Con una lengua ocurrente que deja desarmado, un patriotismo local creíble, un llamamiento a la búsqueda abierta del yo de toda persona libre y un reconocimiento transparente de los valores fundacionales estadounidenses, Swift encarna una vía de salida de las barricadas políticas presentes. Hay un Estados Unidos posible más allá del señalamiento rencoroso y la vigilancia paranoica del enemigo, las teorías de la conspiración basadas en la Red y la condescendiente mirada metropolitana a los perdedores de los Estados del interior. Se vive y se practica cada día en las pequeñas ciudades. Swift lo personifica en su mejor versión imaginable. La polifonía latente del país se refleja en la diversidad de estilos de la artista sin caer nunca en el vanguardismo elitista. Yo es siempre también otro.
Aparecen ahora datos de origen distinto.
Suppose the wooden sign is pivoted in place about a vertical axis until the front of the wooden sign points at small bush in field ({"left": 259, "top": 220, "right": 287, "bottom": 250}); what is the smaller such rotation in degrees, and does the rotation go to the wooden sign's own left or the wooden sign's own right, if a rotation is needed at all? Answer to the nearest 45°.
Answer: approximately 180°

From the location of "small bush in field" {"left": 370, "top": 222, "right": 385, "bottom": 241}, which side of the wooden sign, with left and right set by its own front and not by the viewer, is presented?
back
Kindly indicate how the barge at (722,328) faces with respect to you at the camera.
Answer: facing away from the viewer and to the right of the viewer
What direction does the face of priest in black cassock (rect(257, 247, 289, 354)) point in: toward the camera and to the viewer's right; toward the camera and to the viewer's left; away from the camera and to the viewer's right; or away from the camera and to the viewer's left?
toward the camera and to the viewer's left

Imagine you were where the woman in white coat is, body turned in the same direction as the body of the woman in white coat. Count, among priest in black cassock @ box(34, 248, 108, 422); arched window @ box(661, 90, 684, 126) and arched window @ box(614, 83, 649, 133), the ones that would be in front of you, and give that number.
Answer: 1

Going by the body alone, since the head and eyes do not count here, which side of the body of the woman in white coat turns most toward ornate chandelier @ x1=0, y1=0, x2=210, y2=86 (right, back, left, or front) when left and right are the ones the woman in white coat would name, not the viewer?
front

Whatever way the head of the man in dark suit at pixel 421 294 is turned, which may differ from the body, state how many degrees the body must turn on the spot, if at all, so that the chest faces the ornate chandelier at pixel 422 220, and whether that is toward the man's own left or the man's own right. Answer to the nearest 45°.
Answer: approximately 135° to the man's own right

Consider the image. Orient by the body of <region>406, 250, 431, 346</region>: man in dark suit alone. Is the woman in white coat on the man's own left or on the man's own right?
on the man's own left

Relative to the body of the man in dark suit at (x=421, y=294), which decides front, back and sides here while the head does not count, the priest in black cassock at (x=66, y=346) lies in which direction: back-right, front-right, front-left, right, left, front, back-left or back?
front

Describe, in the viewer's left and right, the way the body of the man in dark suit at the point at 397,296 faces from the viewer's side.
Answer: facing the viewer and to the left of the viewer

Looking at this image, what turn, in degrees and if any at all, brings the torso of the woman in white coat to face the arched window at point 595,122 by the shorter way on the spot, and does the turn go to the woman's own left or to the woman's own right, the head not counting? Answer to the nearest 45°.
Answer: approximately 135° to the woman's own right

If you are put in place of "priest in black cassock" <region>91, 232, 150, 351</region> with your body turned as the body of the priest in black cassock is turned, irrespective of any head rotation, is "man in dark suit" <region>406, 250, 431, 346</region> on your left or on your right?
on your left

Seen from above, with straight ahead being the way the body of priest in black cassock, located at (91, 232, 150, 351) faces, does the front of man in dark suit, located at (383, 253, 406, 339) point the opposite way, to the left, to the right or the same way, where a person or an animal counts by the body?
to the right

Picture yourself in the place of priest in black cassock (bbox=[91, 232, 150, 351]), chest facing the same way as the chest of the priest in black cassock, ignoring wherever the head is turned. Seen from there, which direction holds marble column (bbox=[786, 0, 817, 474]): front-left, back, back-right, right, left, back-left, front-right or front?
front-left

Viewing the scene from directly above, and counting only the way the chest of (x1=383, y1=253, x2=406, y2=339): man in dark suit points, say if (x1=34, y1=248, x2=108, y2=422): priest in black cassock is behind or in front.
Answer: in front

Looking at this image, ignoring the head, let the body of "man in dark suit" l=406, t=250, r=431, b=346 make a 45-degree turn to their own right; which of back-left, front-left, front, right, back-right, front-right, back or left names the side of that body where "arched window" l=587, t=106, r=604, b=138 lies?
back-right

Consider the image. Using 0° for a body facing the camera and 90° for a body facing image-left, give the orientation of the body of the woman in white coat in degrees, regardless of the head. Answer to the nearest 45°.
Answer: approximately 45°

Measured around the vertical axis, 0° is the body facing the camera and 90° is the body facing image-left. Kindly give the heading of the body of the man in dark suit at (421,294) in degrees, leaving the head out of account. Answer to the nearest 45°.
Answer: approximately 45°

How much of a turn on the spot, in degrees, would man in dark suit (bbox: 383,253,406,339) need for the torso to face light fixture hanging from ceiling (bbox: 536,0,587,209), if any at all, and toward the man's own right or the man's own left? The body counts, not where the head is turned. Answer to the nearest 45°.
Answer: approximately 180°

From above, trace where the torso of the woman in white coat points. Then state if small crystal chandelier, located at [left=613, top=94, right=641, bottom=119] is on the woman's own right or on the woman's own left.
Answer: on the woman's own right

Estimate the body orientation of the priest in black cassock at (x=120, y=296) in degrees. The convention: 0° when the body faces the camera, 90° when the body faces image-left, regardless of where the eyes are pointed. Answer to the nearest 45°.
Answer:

Y Estados Unidos, en su mejor versión, sigue siendo el lugar del mundo en el que vivir plenamente esta manera de ver las cosas. Eso siempre que no permanezca secuestrado por una dictadura de masculinidad tóxica alimentada por el miedo ciego de clase a las personas que trascienden su propio horizonte existencial.

Por el momento, el imán de jóvenes votantes que es Swift todavía no ha hecho pública su preferencia para las presidenciales de este año. Pero cuando a finales de 2023 salió a la luz que la artista, actualmente afincada la mayor parte del tiempo en Nueva York, había empezado una relación con la estrella del fútbol americano Travis Kelce, el campamento base de la campaña electoral de Trump pasó definitivamente al código rojo. Formando dúo con Kelce, un hombre del tipo leñador, imagen prototípica del deporte favorito por excelencia de los conservadores, además de superestrella de su franquicia más retrógrada (los Kansas City Chiefs), Swift es capaz de dar al poder unas sacudidas que con el tiempo podrían superar con mucho los meros apoyos de campaña. En la cima de su fama, podría estar incluso en camino de convertirse en presidenta del país de la libertad. Lo que Ronald Reagan consiguió en su día como estrella de cine crepuscular puede esperarse sin duda de la mayor estrella del pop de nuestros días. Que nadie dude de su ambición, de sus aptitudes, de su capacidad de imponerse, de su versatilidad.

En lugar de aparecer ante los demás como un problema irresoluble por su condición de gigante, en el futuro Swift podría elevarse a la categoría de solución política a problemas aparentemente irresolubles. Y, como “monstruo de la montaña”, poner la mira en el Capitolio de Washington. Estados Unidos, tierra de los swifties. Un sueño americano que merecería la pena intentar.